O criador e Diretor Executivo do Projeto Ponto Cine, Adailtom Medeiros, define o conceito de modelo de negócio que ganha dinheiro dando seus serviços e produtos de graça porque grande parte dos ingressos o cliente não paga: escolas públicas e grupos beneficiados por outros projetos sociais. E os que pagam, ainda pagam pelos ingressos mais baratos da cidade, comentou Thiago.
Curiosos em saber porque havia uma pequena biblioteca na entrada do cinema, Thiago nos respondeu que era oriundo de um dos projetos oferecidos – quando o designer gráfico Guilherme Rocha fez questão de frisar que todos os livros eram retirados pelo público local e entregues dentro do prazo em bom estado. Acho importante citar isto, pois ainda há um certo preconceito com pessoas do subúrbio. Ainda existe uma visão de que o suburbano é descuidado, digamos assim. Aqui, eles tomam contam, preservam e respeitam todos os livros que eles locam. Devolvem no prazo certo e cuidam dos livros para que outros usufruam igualmente, se orgulha Guilherme.
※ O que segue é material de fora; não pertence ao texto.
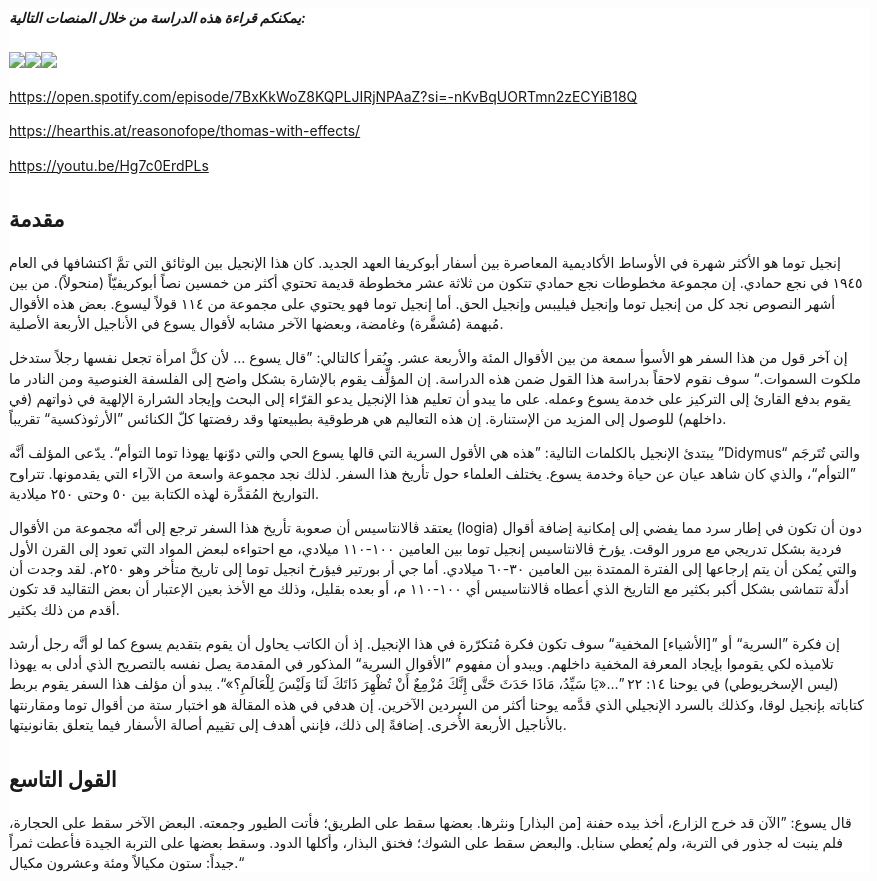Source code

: ##### يمكنكم قراءة هذه الدراسة من خلال المنصات التالية:

[![](images/apple.png)](https://books.apple.com/us/book/ا-نجيل-توما/id1564244316)[![](images/google-books.png)](https://books.google.lu/books?id=YKAeEAAAQBAJ&lpg=PA2&hl=de&pg=PP1#v=onepage&q&f=false)[![](images/pdf.png)](https://arabcreationisthome.files.wordpress.com/2021/02/thomas-pdf.pdf)

https://open.spotify.com/episode/7BxKkWoZ8KQPLJIRjNPAaZ?si=-nKvBqUORTmn2zECYiB18Q

https://hearthis.at/reasonofope/thomas-with-effects/

https://youtu.be/Hg7c0ErdPLs

## **مقدمة**

إنجيل توما هو الأكثر شهرة في الأوساط الأكاديمية المعاصرة بين أسفار أبوكريفا العهد الجديد. كان هذا الإنجيل بين الوثائق التي تمَّ اكتشافها في العام ١٩٤٥ في نجع حمادي. إن مجموعة مخطوطات نجع حمادي تتكون من ثلاثة عشر مخطوطة قديمة تحتوي أكثر من خمسين نصاً أبوكريفيّاً (منحولاً). من بين أشهر النصوص نجد كل من إنجيل توما وإنجيل فيليبس وإنجيل الحق. أما إنجيل توما فهو يحتوي على مجموعة من ١١٤ قولاً ليسوع. بعض هذه الأقوال مُبهمة (مُشفَّرة) وغامضة، وبعضها الآخر مشابه لأقوال يسوع في الأناجيل الأربعة الأصلية.

إن آخر قول من هذا السفر هو الأسوأ سمعة من بين الأقوال المئة والأربعة عشر. ويُقرأ كالتالي: ”قال يسوع … لأن كلَّ امرأة تجعل نفسها رجلاً ستدخل ملكوت السموات.“ سوف نقوم لاحقاً بدراسة هذا القول ضمن هذه الدراسة. إن المؤلِّف يقوم بالإشارة بشكل واضح إلى الفلسفة الغنوصية ومن النادر ما يقوم بدفع القارئ إلى التركيز على خدمة يسوع وعمله. على ما يبدو أن تعليم هذا الإنجيل يدعو القرّاء إلى البحث وإيجاد الشرارة الإلهية في ذواتهم (في داخلهم) للوصول إلى المزيد من الإستنارة. إن هذه التعاليم هي هرطوقية بطبيعتها وقد رفضتها كلّ الكنائس ”الأرثوذكسية“ تقريباً.

يبتدئ الإنجيل بالكلمات التالية: ”هذه هي الأقول السرية التي قالها يسوع الحي والتي دوّنها يهوذا توما التوأم“. يدّعى المؤلف أنَّه ”Didymus“ والتي تُتَرجَم ”التوأم“، والذي كان شاهد عيان عن حياة وخدمة يسوع. يختلف العلماء حول تأريخ هذا السفر. لذلك نجد مجموعة واسعة من الآراء التي يقدمونها. تتراوح التواريخ المُقدَّرة لهذه الكتابة بين ٥٠ وحتى ٢٥٠ ميلادية.

يعتقد ڤالانتاسيس أن صعوبة تأريخ هذا السفر ترجع إلى أنّه مجموعة من الأقوال (logia) دون أن تكون في إطار سرد مما يفضي إلى إمكانية إضافة أقوال فردية بشكل تدريجي مع مرور الوقت. يؤرخ ڤالانتاسيس إنجيل توما بين العامين ١٠٠-١١٠ ميلادي، مع احتواءه لبعض المواد التي تعود إلى القرن الأول والتي يُمكن أن يتم إرجاعها إلى الفترة الممتدة بين العامين ٣٠-٦٠ ميلادي. أما جي أر بورتير فيؤرخ انجيل توما إلى تاريخ متأخر وهو ٢٥٠م. لقد وجدت أن أدلّة تتماشى بشكل أكبر بكثير مع التاريخ الذي أعطاه ڤالانتاسيس أي ١٠٠-١١٠ م، أو بعده بقليل، وذلك مع الأخذ بعين الإعتبار أن بعض التقاليد قد تكون أقدم من ذلك بكثير.

إن فكرة ”السرية“ أو ”\[الأشياء\] المخفية“ سوف تكون فكرة مُتكرّرة في هذا الإنجيل. إذ أن الكاتب يحاول أن يقوم بتقديم يسوع كما لو أنَّه رجل أرشد تلاميذه لكي يقوموا بإيجاد المعرفة المخفية داخلهم. ويبدو أن مفهوم ”الأقوال السرية“ المذكور في المقدمة يصل نفسه بالتصريح الذي أدلى به يهوذا (ليس الإسخريوطي) في يوحنا ١٤: ٢٢ ”…«يَا سَيِّدُ، مَاذَا حَدَثَ حَتَّى إِنَّكَ مُزْمِعٌ أَنْ تُظْهِرَ ذَاتَكَ لَنَا وَلَيْسَ لِلْعَالَمِ؟»“. يبدو أن مؤلف هذا السفر يقوم بربط كتاباته بإنجيل لوقا، وكذلك بالسرد الإنجيلي الذي قدَّمه يوحنا أكثر من السردين الآخرين. إن هدفي في هذه المقالة هو اختبار ستة من أقوال توما ومقارنتها بالأناجيل الأربعة الأُخرى. إضافةً إلى ذلك، فإنني أهدف إلى تقييم أصالة الأسفار فيما يتعلق بقانونيتها.

## **القول التاسع**

قال يسوع: ”الآن قد خرج الزارع، أخذ بيده حفنة \[من البذار\] ونثرها. بعضها سقط على الطريق؛ فأتت الطيور وجمعته. البعض الآخر سقط على الحجارة، فلم ينبت له جذور في التربة، ولم يُعطي سنابل. والبعض سقط على الشوك؛ فخنق البذار، وأكلها الدود. وسقط بعضها على التربة الجيدة فأعطت ثمراً جيداً: ستون مكيالاً ومئة وعشرون مكيال.“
Um trabalho de 11 anos que conseguiu atrair os olhares das páginas culturais da mídia. O bairro, assim como toda cidade do Rio de Janeiro independente de ser zona norte, sul ou oeste, vem enfrentando um problema seríssimo devido o alto índice de violência: a deserção popular. Por causa dos altos índices de assaltos e homicídios as pessoas evitam sair de suas casas e assim vai virando uma bola de neve. Se não tem muita gente na rua o comércio fica vazio. Se fica vazio fecha mais cedo ou nem abre mais. Se tem comércio fechado, diminui o fluxo e o número de transporte. Ou seja, uma coisa afeta outra. E com o Ponto Cine não haveria de ser diferente. Hoje, não recebemos nem a metade do público que recebíamos há uns três anos atrás. Nem pagante e não pagante, conta Thiago. É uma pena…. Mas, continuamos com todas as nossas atividades. Tivemos que adaptar nossos horários e dias de funcionamento. Muitos alunos vinham para cá a pé, pois tem muita escola aqui por perto. Agora, isto não é mais possível uma vez que os professores não podem arriscar, pois infelizmente tiroteios acontecem com freqüência. E para não deixarmos estes alunos sem vivenciar e experimentar a atmosfera cinematográfica, nós estamos promovendo uma campanha de financiamento coletivo, até o dia 10/11, para arrecadarmos dinheiro e podermos locar ônibus e assim trazer os alunos para assistirem os filmes. O que pudermos fazer para continuar com o mesmo ritmo e propósito, nós iremos fazer, finaliza Thiago.
Um modelo de negócio que oferta acesso gratuito à cultura, forma opinião, proporciona inclusão e formação cultural e educacional, e que ainda é um exemplo não só como contribuinte do desenvolvimento sócio cultural como também do fomento ao cinema nacional.
Um ponto é tudo o que precisamos! Assim podemos definir o Ponto Cine.
Serviços:
O Ponto Cine fica localizado na Estr. do Gamboatá, 2.300, Shopping Guadalupe, Rio de Janeiro.
Funciona de terça a sábado , dás 10h ás 18h
Ingressos R$ 8,00 inteira e R$ 4,00 meia entrada, todos os dias de funcionamento.